Of course this does not reduce the right of the defendant or legal adviser to file a rebuttal or exception as stipulated in Article 156 of the Criminal Procedure Code. in the form of an exception obscure library, without exception stating that the indictment letter is "vague" because it does not completely contain the requirements stipulated in Article 143 Paragraph (2) Letter b of the Criminal Procedure Code. "

Paying attention to the procedure for declaring an indictment null and void by law, through a trial examination process as outlined in the form of a judicial descision in the form of a verdict or ruling, so that the accuracy of the judge in examining the case in the indictment is necessary in order to provide legal certainty to ensure justice for the accused.

4. EVIDENCE

Judges in a criminal case are active, meaning that the judge is obliged to obtain sufficient evidence to prove the accusation to the accused. In seeking material truth, the criminal justice must be proven (beyond reasonable doubt). The problem of proof is very important and main, as according to Article 6 Paragraph (2) KUHAP.

In the verdict: No. 4 / Pid.B / 2019 / PN.Jkt.Utr, it cannot be proven that the defendant committed the criminal act that he was accused of.

6. VERDICT

The Court's decision is regulated in Article 1 number 11 of the Criminal Procedure Code. In the decision: No. 4 / Pid.B / 2019 / PN.Jkt.Utr, the defendant is sentenced to a criminal sentence of 8 months minus the period of detention and arrest. Based on this decision, the charges of obscuur libel . 

So that in this case the judge must give a verdict stating, "The indictment is null and void because it does not comply with Article 143 Paragraph (2) Letter b of the Criminal Procedure Code and because the criminal elements are not fully fulfilled, it cannot be said that the defendant committed a criminal act as charged by the Public Prosecutor Likewise regarding Article 156 Paragraph (1) of the Criminal Procedure Code regarding an authorized court, the judge must release the defendant from all charges as the first and second indictments have not been proven in order to guarantee legal certainty and provide a sense of justice for the accused and provide rehabilitation to the defendant's good name. the consequences of these provisions. "
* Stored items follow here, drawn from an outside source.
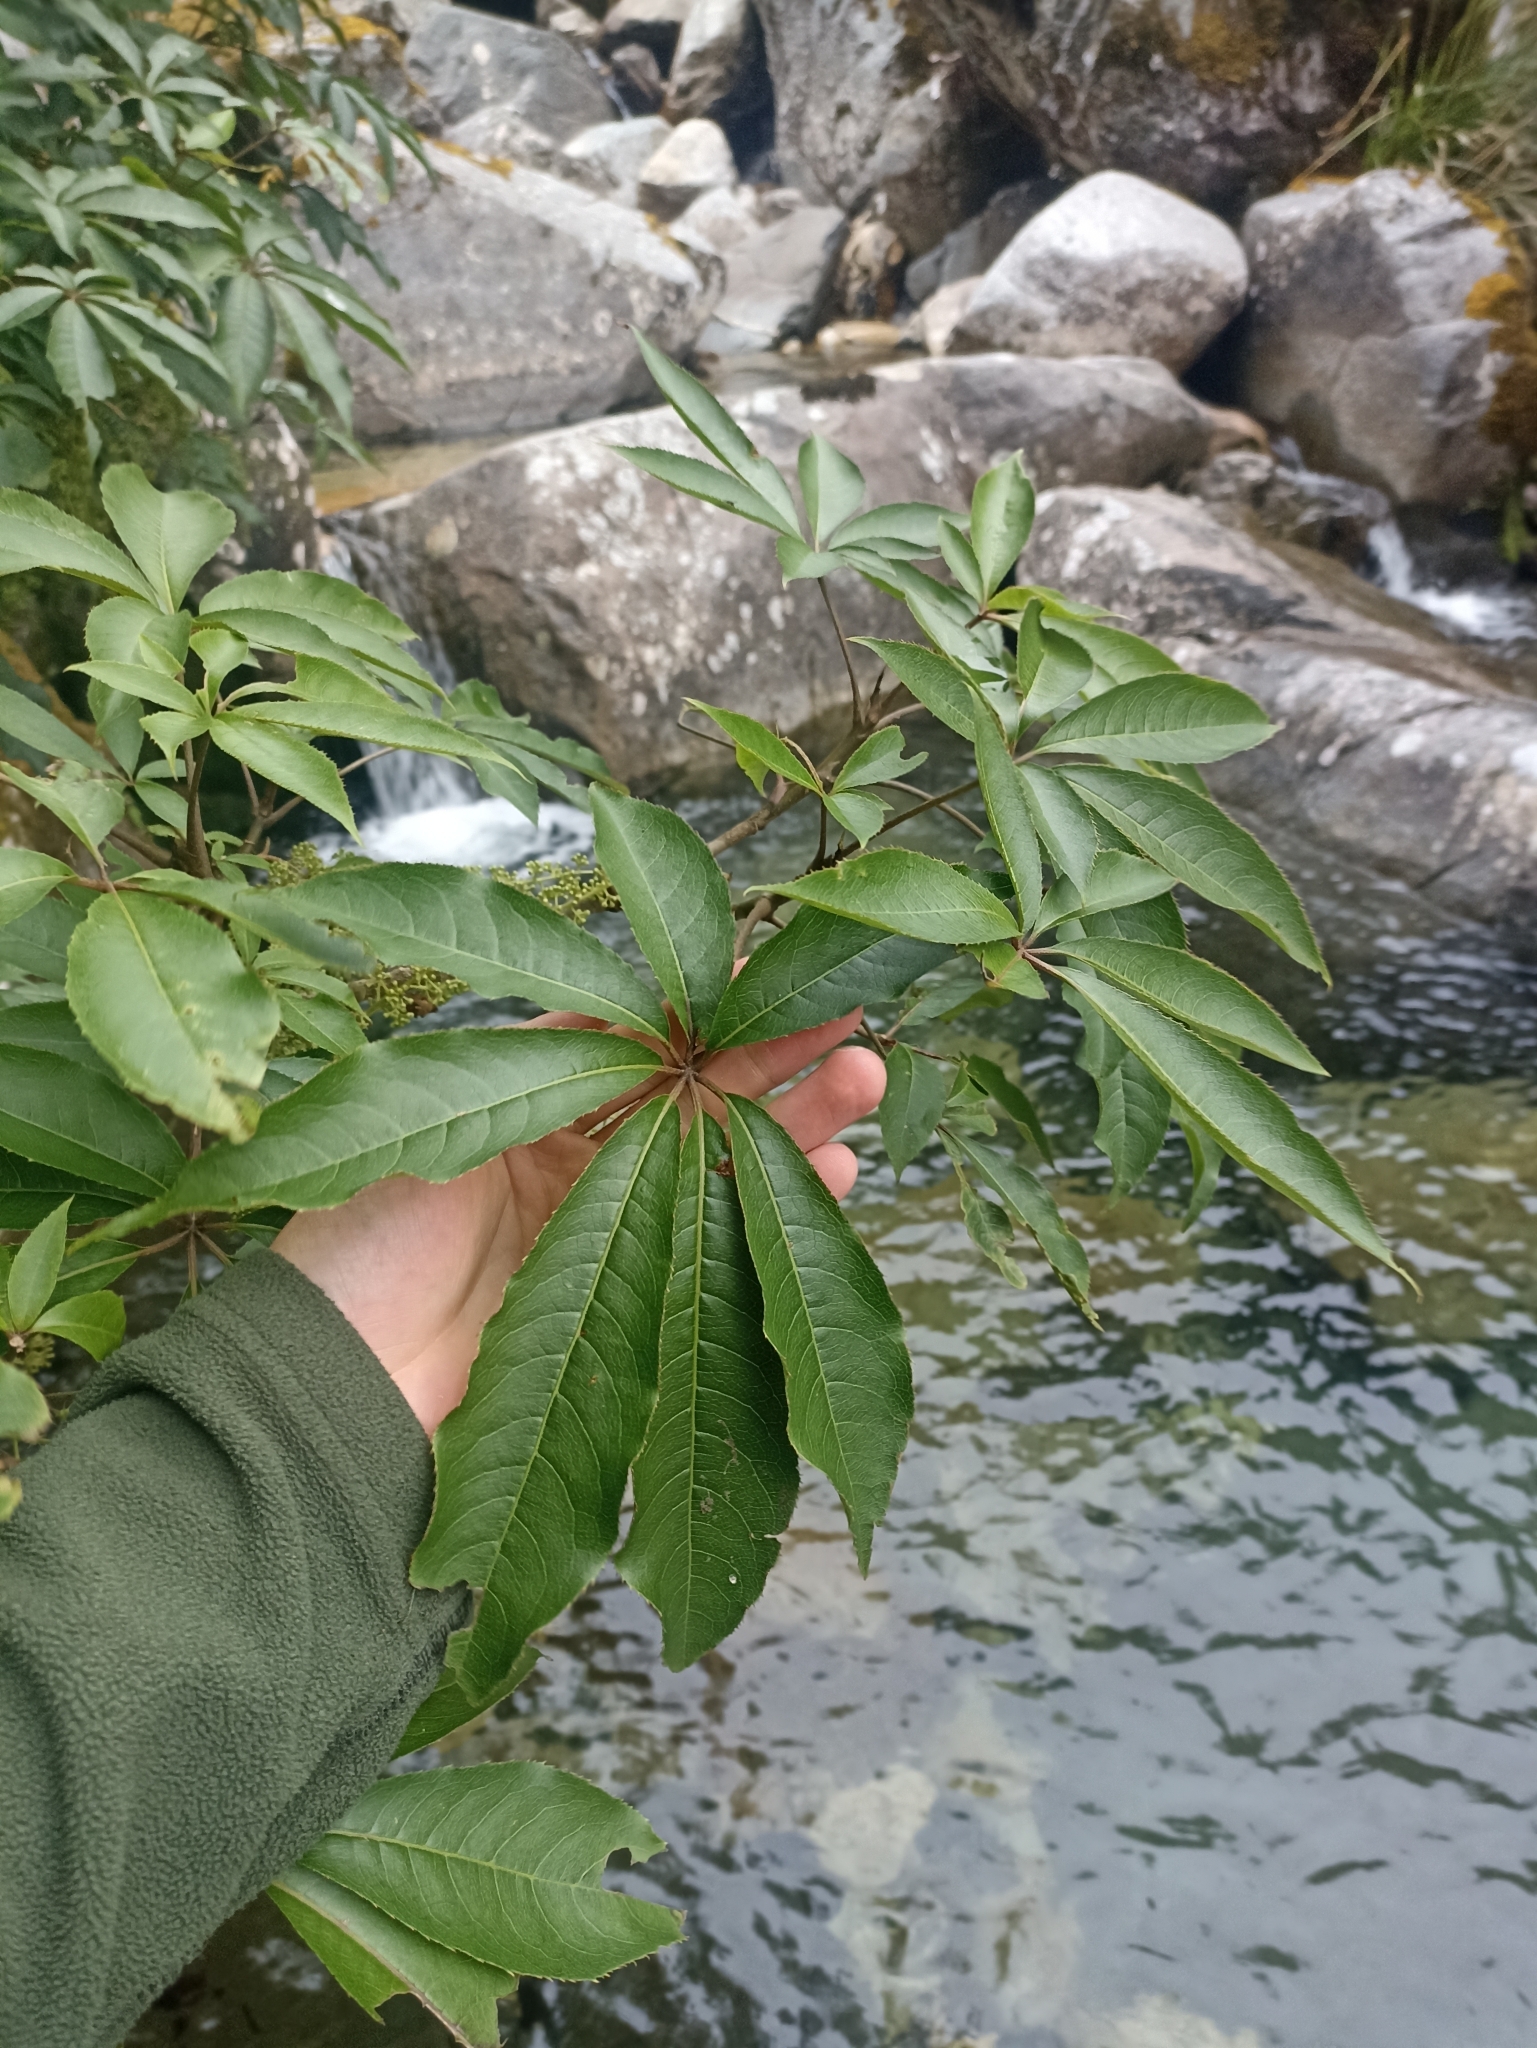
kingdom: Plantae
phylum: Tracheophyta
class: Magnoliopsida
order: Apiales
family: Araliaceae
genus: Schefflera
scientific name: Schefflera digitata
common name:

In the formulation of the indictment, the prosecutor as the public prosecutor should be more thorough, careful, and clear because the indictment is the crown of the public prosecutor to argue the criminal act committed by the defendant. As actory in cumbit probation that who is arguing, he is the one who must be obliged to prove it. 

Therefore, the public prosecutor is expected to be ready with evidence to support his indictment so that the charges are based on facts that can be presented at trial. law, it is necessary to think progressively in hearing and deciding cases, where judges are also considered to know all the laws so that the court should not refuse to examine and try cases (Ius Curia Novit / Curia Novit Jus). 

Judges must also listen to both parties (Audi Et Alteram Partem) So that the judge in giving a decision a the bag of evidence that can give him confidence does not only see the sense of justice for the victim, but also whether the crime also provides a sense of justice for the defendant. Therefore, it is hoped that the judges will judge and more carefully, thoroughly, and wisely. The existence of legal certainty, justice and equality before the law is sought to be realized.